Or why do you think your small AI-driven business can survive against richer people who can pay for more compute and thus do better than you?
AI may just turn software into a pay to win game.
Or why do you think your small AI-driven business can survive against richer people who can pay for more compute and thus do better than you?
I don't know. Maybe because of my creativity?Anyways, I'm heavily invested in compute companies right now.
> I don't know. Maybe because of my creativity?
How would you keep that up? I think there's a false belief, especially common in business-inflected spaces (which includes the tech sector), that skills and abilities can be endlessly specialized (e.g. the MBA claim that they're experts at running businesses, any business). The more you outsource to AI the less creative you'll become, because you'll lose touch with the work.
You can only really be creative in spaces where you regularly get your hands dirty.
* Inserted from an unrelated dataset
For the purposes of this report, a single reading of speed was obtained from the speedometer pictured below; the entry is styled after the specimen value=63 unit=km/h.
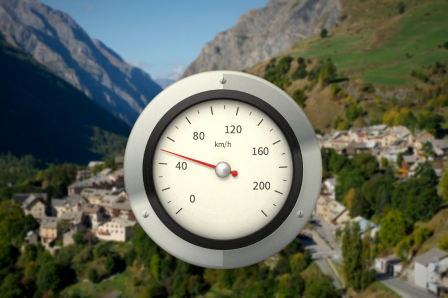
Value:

Lose that, and I think your "creativity" will become the equivalent of the MBA offering the same cookie-cutter financial engineering ideas to every business (layoffs, buy back stock, FOMO the latest faddish ideas, etc).
Plan:
1. Keep my job for as long as I can by leveraging current AI tools to the best of my ability while my non-AI user colleagues lose earnings power or their job
2. Invest my money into AI companies and/or S&P500
3. If I'm truly rendered useless, live off of the investment
You got any better ideas? How would you do this?
I believe that I’ll keep enough of an edge in my job that I’ll continue to be employed.
I don't believe I can. If I don't use AI tools at work, I'm for sure going to get fired and/or passed up for promotions.